GIVEN PASSAGE

This future AI will be able to do highly personalized outreach – to send the right content to the right person at the right time, in the right channel, and at the right frequency – improving the customer experience and minimizing the “spamminess” of cookie-cutter automatic responses.
However, when deploying new marketing automation systems, companies need to budget for content production, and each piece of content should send the reader or viewer one step further toward the purchase. Also, major marketing automation tools are not standalone solutions – they need to be integrated with additional specialized smaller marketing automation systems – webinar platforms, proprietary databases, etc.
AI can fail. For instance, AI algorithms are trained by historical data. Without enough historical data, any AI system will not be able to make accurate decisions. If the data is skewed or flawed, the AI algorithm will produce flawed predictions or behavior. The software supplier needs to be able to prove that the software is behaving and producing accurate results.
Magnus describes his book, Data-Driven Marketing with Artificial Intelligence, as the definitive guide to understanding and using AI in marketing. He has also written: Mastering Online Marketing, Internet of Things, Turn your Knowledge and Skills into a Profitable Online Business, and eBooks and Beyond. Links are to Amazon.
Every marketing automation system vendor provides video courses to teach users about their product, but invariably fails to discuss the features that should have been included . . . but weren’t. Magnus created a detailed marketing automation course (about 70 videos) that explains concepts, strategies, use, and what comprises a good marketing automation system – without covering proprietary instructional material. The credit-card accessed course is available on his website at: http://unemyr.com.
Magnus can be reach on LinkedIn or on his website at: http://unemyr.com, where you can find his blog, his video episodes, and his training courses.
ROB: Welcome to the Marketing Agency Leadership Podcast. I’m your host, Rob Kischuk, and I am excited to be joined today by Magnus Unemyr, Marketing Automation Expert, speaker, and author of several books, including Data-Driven Marketing with Artificial Intelligence. Magnus is based in Sweden. Welcome to the podcast, Magnus.
MAGNUS: Thank you very much for inviting me.
ROB: Very glad to have you here. Why don’t you start off by telling us a little bit about your fascination with marketing automation and what has drawn you even deeper into melding that with AI and then sharing that expertise out?
MAGNUS: Sure. I’ve spent over 20 years in the international software industry doing mostly marketing for two companies in the software industry. I have a fascination with both marketing and internet marketing on one side and about software on the other side.
I think that marketing automation is the perfect combination of the two because it is programming business logic that explains how software robots should generate touchpoints automatically and nurture leads automatically towards the purchase. But traditional marketing automation systems like HubSpot or ActiveCampaign or Act-On or any of those software tools have traditionally been fairly basic in terms of autonomous decision-making.

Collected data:
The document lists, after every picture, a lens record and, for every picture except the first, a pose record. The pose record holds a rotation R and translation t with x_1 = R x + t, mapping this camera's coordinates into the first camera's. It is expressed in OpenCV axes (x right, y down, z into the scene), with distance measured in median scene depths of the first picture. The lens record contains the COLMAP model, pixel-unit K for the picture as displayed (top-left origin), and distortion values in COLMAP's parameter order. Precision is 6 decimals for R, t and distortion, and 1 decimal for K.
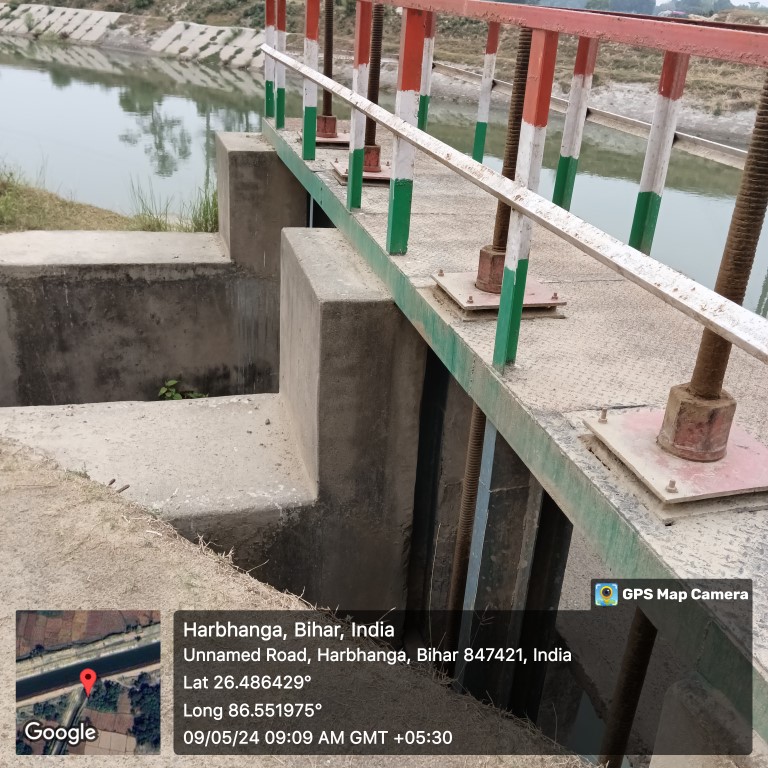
lens RADIAL K [[824.2, 0, 383.2], [0, 824.2, 379.5], [0, 0, 1]] dist [0.084283, -0.182839]
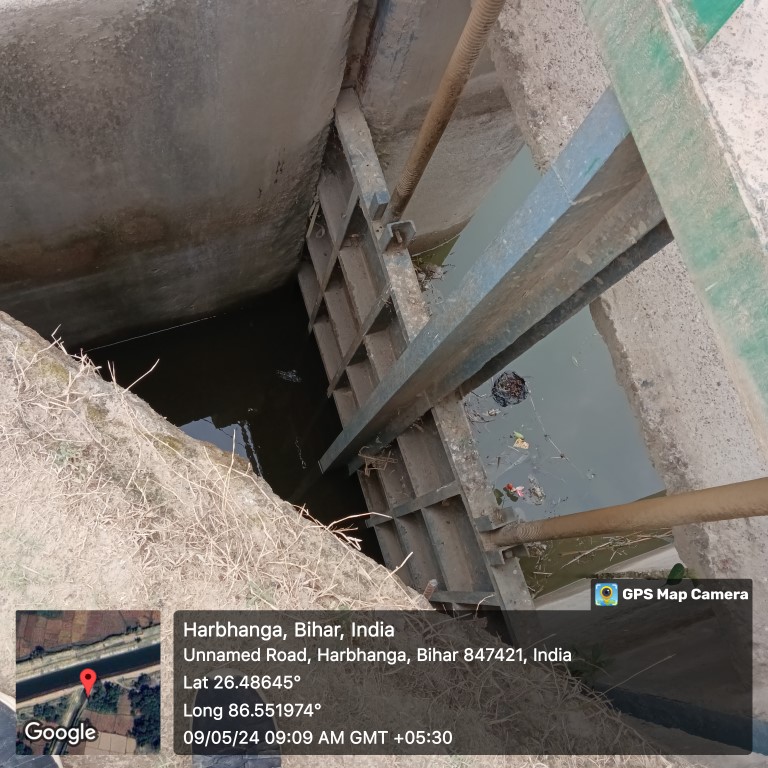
lens RADIAL K [[824.2, 0, 383.2], [0, 824.2, 379.5], [0, 0, 1]] dist [0.084283, -0.182839]
pose [[0.990687, -0.041377, 0.129723, -0.043481], [-0.079895, 0.594819, 0.799880, -0.147083], [-0.110259, -0.802794, 0.585973, 0.436551]]
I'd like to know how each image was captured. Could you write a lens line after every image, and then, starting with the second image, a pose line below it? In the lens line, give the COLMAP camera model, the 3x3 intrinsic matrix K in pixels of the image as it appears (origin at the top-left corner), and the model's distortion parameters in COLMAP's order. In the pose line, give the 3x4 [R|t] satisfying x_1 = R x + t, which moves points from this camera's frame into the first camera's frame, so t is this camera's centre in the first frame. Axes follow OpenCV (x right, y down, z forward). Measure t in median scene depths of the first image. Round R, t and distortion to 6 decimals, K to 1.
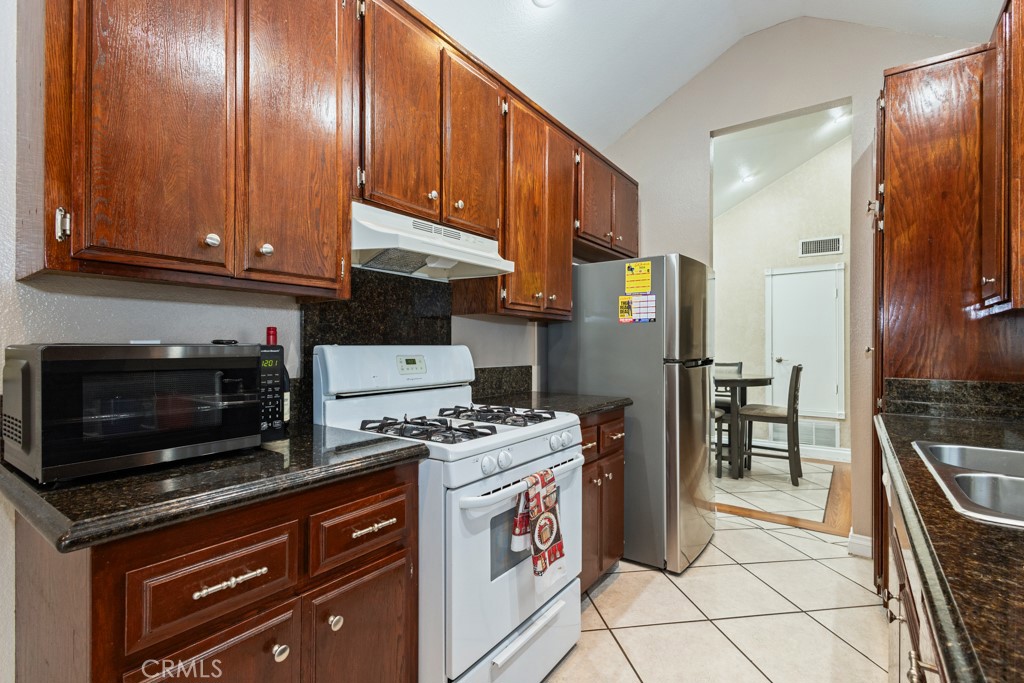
lens RADIAL K [[474.7, 0, 520.0], [0, 474.7, 346.0], [0, 0, 1]] dist [0.012115, -0.001733]
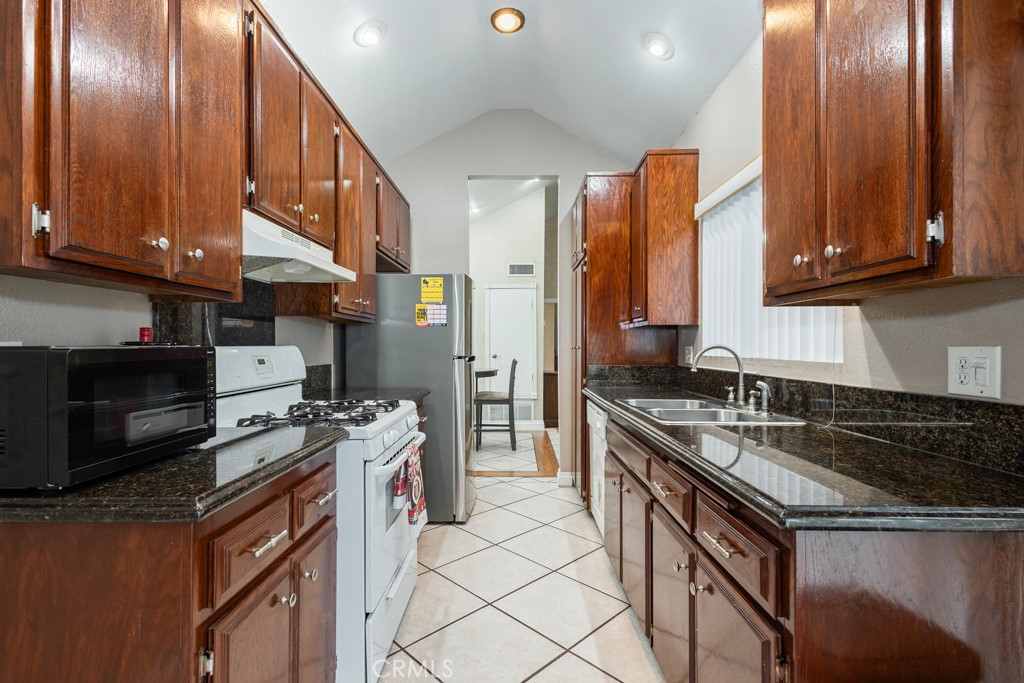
lens RADIAL K [[474.7, 0, 519.8], [0, 474.7, 346.0], [0, 0, 1]] dist [0.012115, -0.001733]
pose [[0.811298, -0.003832, 0.584620, -0.334923], [0.002293, 0.999992, 0.003372, -0.003139], [-0.584628, -0.001395, 0.811300, -0.147856]]
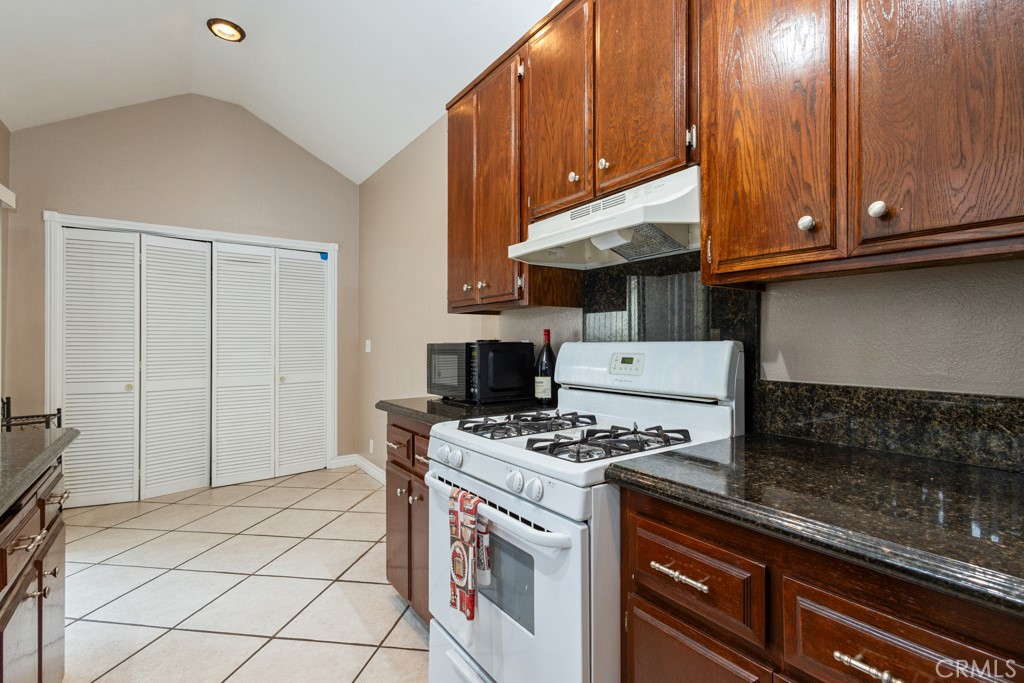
lens RADIAL K [[474.7, 0, 514.2], [0, 474.7, 337.7], [0, 0, 1]] dist [0.012115, -0.001733]
pose [[-0.321760, -0.011789, -0.946748, 0.576641], [0.003171, 0.999903, -0.013528, 0.001930], [0.946816, -0.007355, -0.321692, 0.958202]]
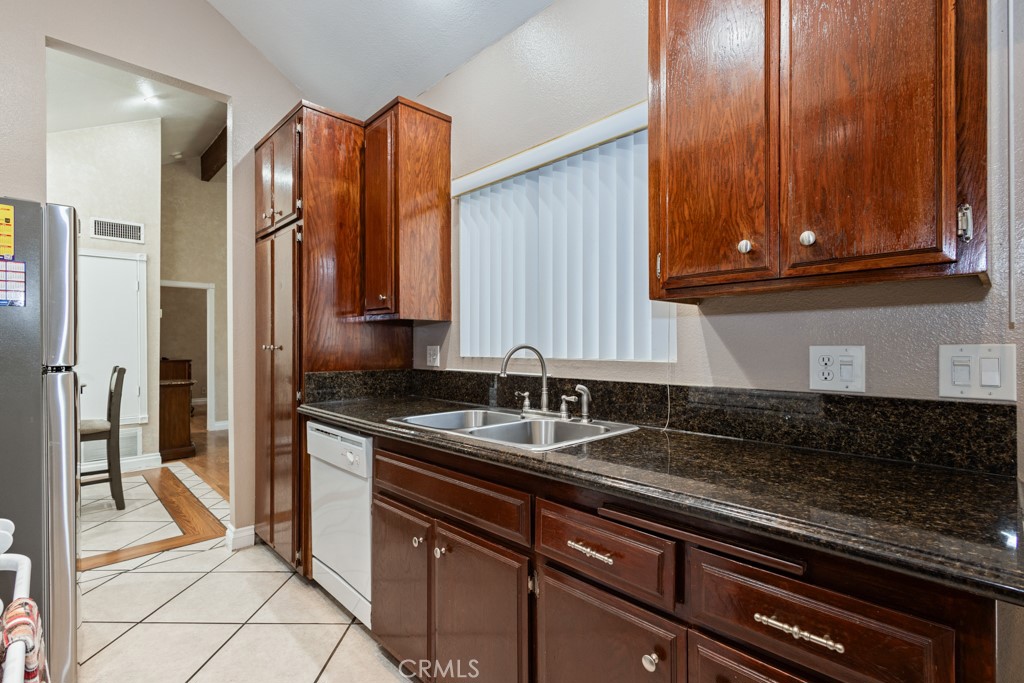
lens RADIAL K [[474.7, 0, 512.6], [0, 474.7, 344.4], [0, 0, 1]] dist [0.012115, -0.001733]
pose [[0.178166, -0.003143, 0.983995, -0.249408], [0.001060, 0.999995, 0.003003, -0.003441], [-0.984000, 0.000508, 0.178168, 0.305188]]
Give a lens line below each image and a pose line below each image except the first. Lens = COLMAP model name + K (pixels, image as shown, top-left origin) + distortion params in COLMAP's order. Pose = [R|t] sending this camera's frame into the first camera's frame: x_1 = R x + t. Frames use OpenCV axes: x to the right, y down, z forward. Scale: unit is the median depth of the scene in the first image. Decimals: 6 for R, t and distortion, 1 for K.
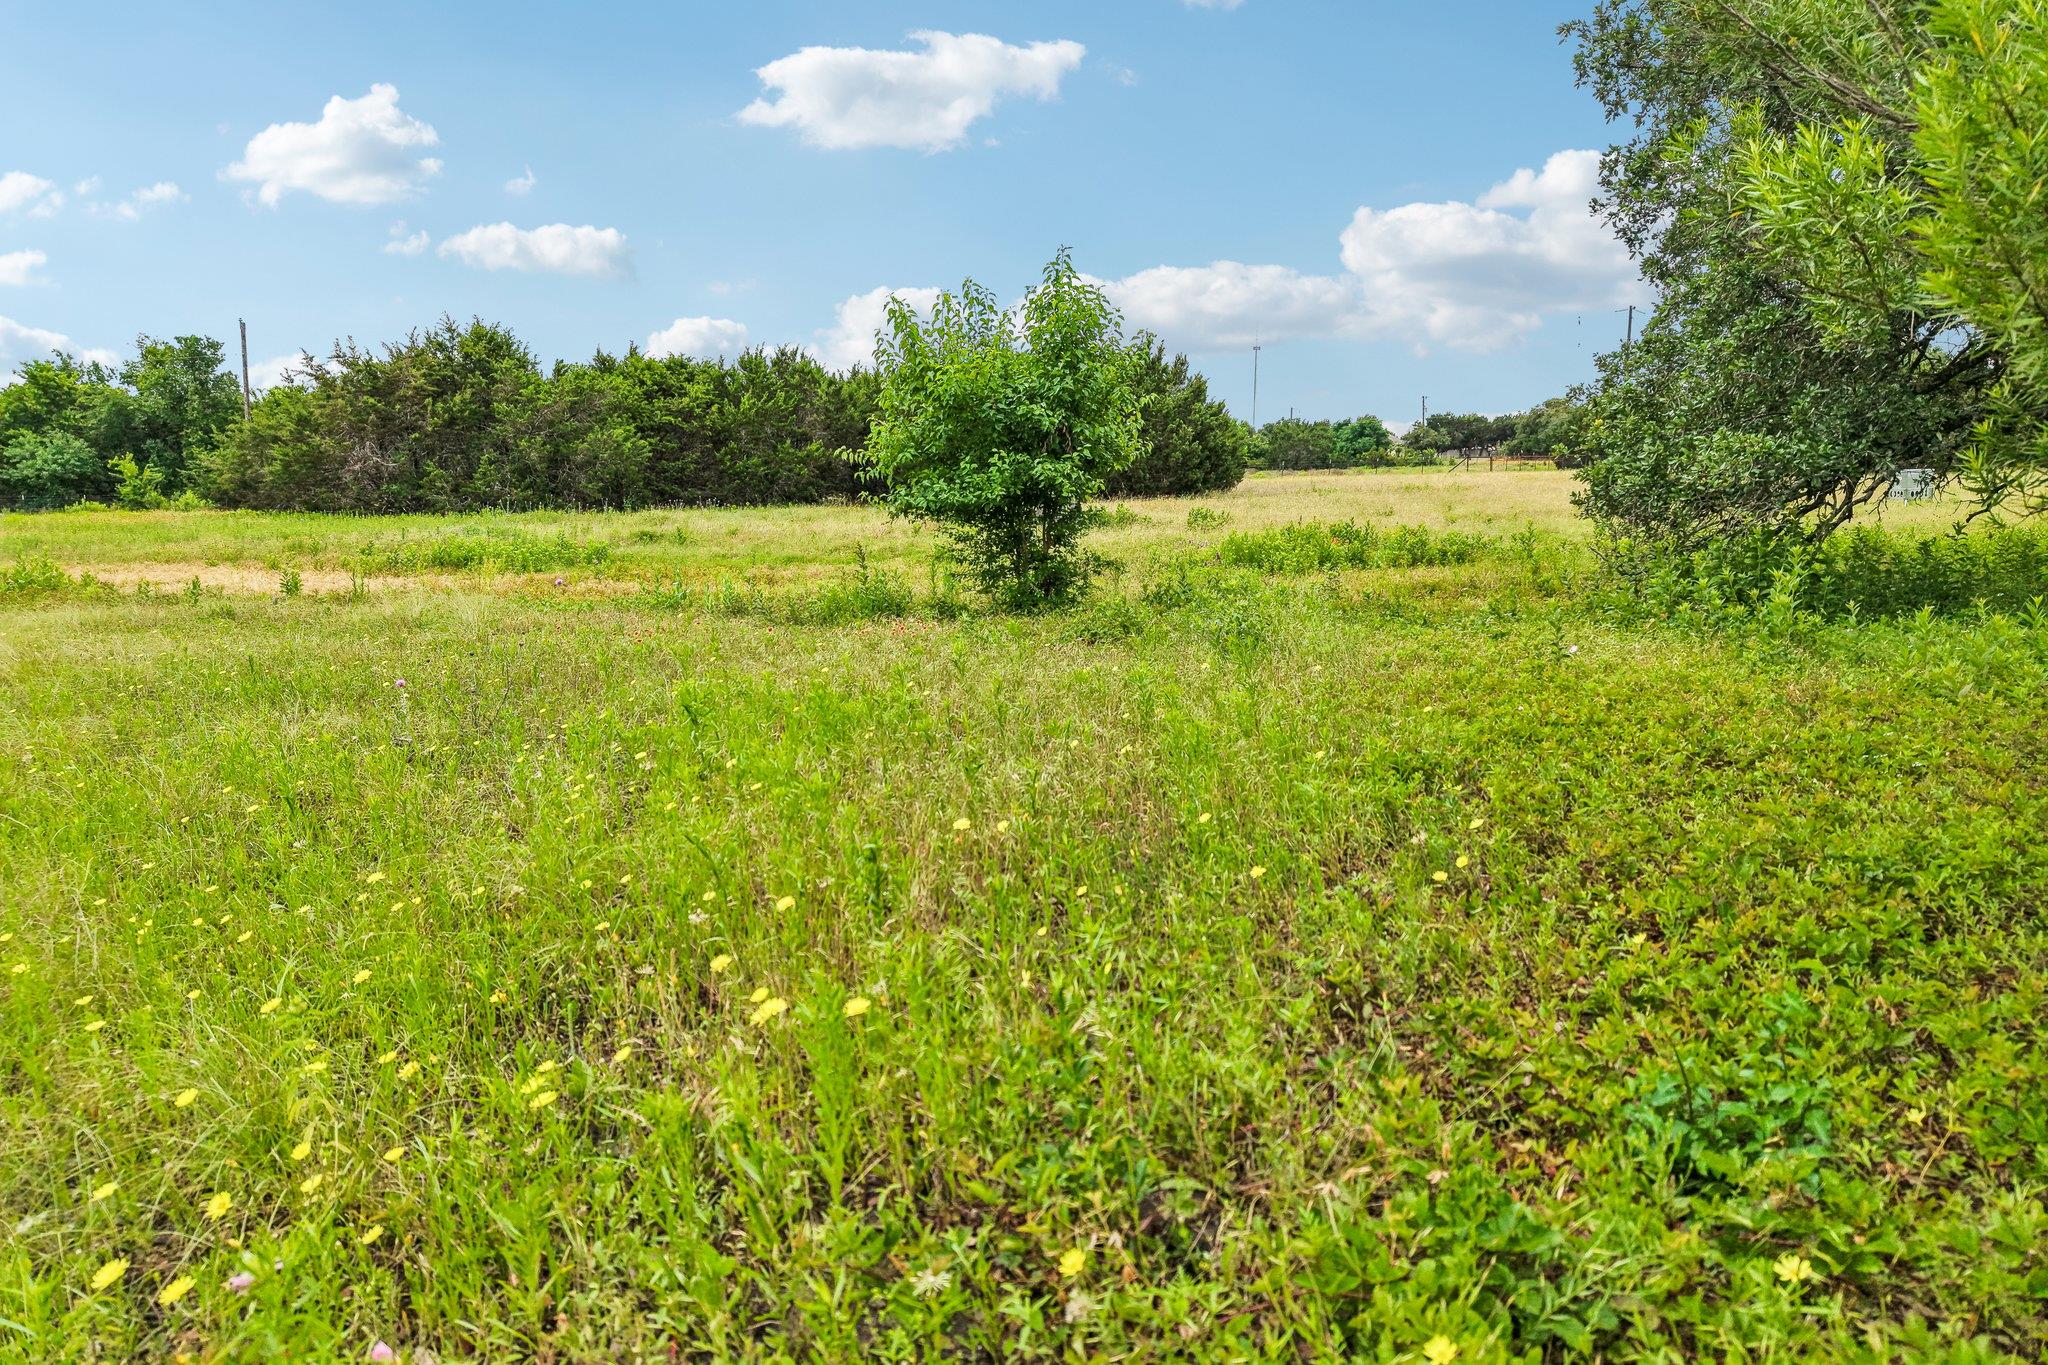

EXERCISE 1
In the passage on marketing automation and AI, print the stretch from "ROB: Welcome to" through "the other side.".
EXERCISE 2
In one to three sentences, explain why the passage on marketing automation and AI says an AI system can fail to make accurate decisions.
EXERCISE 3
Name every book by Magnus that the passage on marketing automation and AI mentions.

ANSWER SECTION 1
ROB: Welcome to the Marketing Agency Leadership Podcast. I’m your host, Rob Kischuk, and I am excited to be joined today by Magnus Unemyr, Marketing Automation Expert, speaker, and author of several books, including Data-Driven Marketing with Artificial Intelligence. Magnus is based in Sweden. Welcome to the podcast, Magnus.
MAGNUS: Thank you very much for inviting me.
ROB: Very glad to have you here. Why don’t you start off by telling us a little bit about your fascination with marketing automation and what has drawn you even deeper into melding that with AI and then sharing that expertise out?
MAGNUS: Sure. I’ve spent over 20 years in the international software industry doing mostly marketing for two companies in the software industry. I have a fascination with both marketing and internet marketing on one side and about software on the other side.

ANSWER SECTION 2
AI algorithms are trained on historical data, so without enough of it a system cannot make accurate decisions. If that data is skewed or flawed, the algorithm will produce flawed predictions or behavior.

ANSWER SECTION 3
- Data-Driven Marketing with Artificial Intelligence
- Mastering Online Marketing
- Internet of Things
- Turn your Knowledge and Skills into a Profitable Online Business
- eBooks and Beyond